• **Tasks to perform**:
1. Answer these questions about the Pink Floyd: Discovery entry:
(a) On what date was the box set released?
(b) Who newly remastered the albums?
(c) Who designed the artwork booklet?
2. Which producers does the Pink Floyd: Discovery entry list?
3. Extend the entry on the Pink Floyd: Discovery box set beyond its final sentence.

• **Exercise passage**:

Box set by Pink Floyd
- Released: 26 September 2011
- Recorded: 1967–1993
- Genre: Progressive rock, psychedelic rock
- Length: 12:05:21
- Language: English
- Label: EMI
- Producer: Bob Ezrin; David Gilmour; James Guthrie; Michael Kamen; Norman Smith; Pink Floyd; Roger Waters;

Pink Floyd chronology
| Oh, by the Way (2007) | Pink Floyd: Discovery (2011) | The Best of Pink Floyd: A Foot in the Door (2011) |

= Discovery (Pink Floyd box set) =

Pink Floyd: Discovery is a compilation CD box set by Pink Floyd released on 26 September 2011 to launch the Why Pink Floyd...? re-release campaign. The box set includes all of their standard studio albums released by this point. All albums were newly remastered by James Guthrie and Joel Plante. In addition to the albums the set comes with a 60-page artwork booklet designed by Storm Thorgerson.

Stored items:

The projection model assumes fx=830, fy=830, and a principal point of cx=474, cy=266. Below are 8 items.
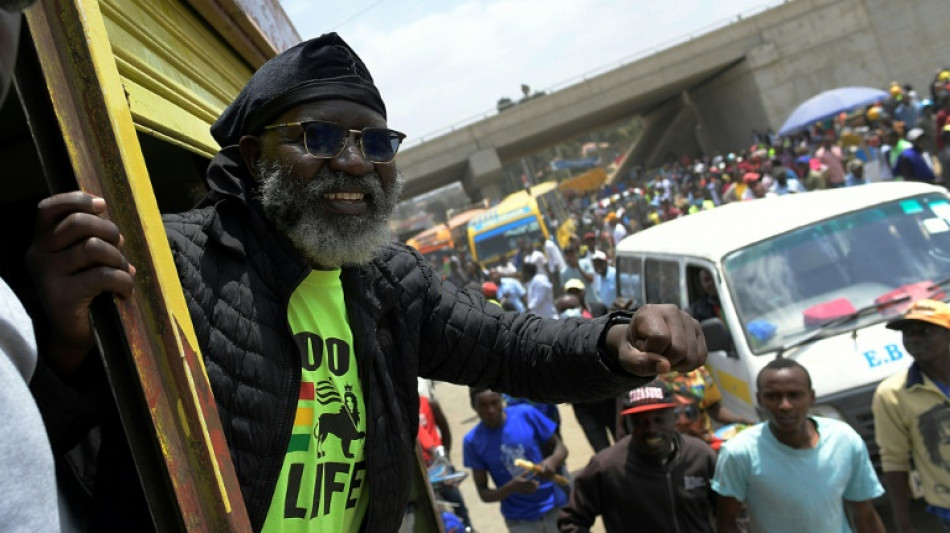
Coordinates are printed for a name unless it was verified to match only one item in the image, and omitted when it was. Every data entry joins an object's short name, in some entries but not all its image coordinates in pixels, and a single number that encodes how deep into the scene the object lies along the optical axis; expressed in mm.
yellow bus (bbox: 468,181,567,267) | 20875
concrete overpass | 30219
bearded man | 1518
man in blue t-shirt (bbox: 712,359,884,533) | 3371
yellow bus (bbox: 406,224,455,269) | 30484
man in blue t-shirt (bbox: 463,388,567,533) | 4844
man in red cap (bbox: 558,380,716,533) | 3582
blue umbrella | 18219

• **Outputs for the tasks**:
1.
(a) 26 September 2011
(b) James Guthrie and Joel Plante
(c) Storm Thorgerson

2. Bob Ezrin, David Gilmour, James Guthrie, Michael Kamen, Norman Smith, Pink Floyd, Roger Waters

3.
Professional ratings
Review scores
| Source | Rating |
| Allmusic | Star |
| BBC Music | Not rated |

==Contents==
All albums and their corresponding original release dates are given below. Refer to original albums for track listings, personnel and production credits.
1. The Piper at the Gates of Dawn (August 1967)
2. A Saucerful of Secrets (June 1968)
3. More (June 1969)
4. Ummagumma (October 1969)
5. Atom Heart Mother (October 1970)
6. Meddle (gate fold) (October 1971)
7. Obscured by Clouds (June 1972)
8. The Dark Side of the Moon (March 1973)
9. Wish You Were Here (September 1975)
10. Animals (January 1977)
11. The Wall (November 1979)
12. The Final Cut (March 1983)
13. A Momentary Lapse of Reason (September 1987)
14. The Division Bell (March 1994)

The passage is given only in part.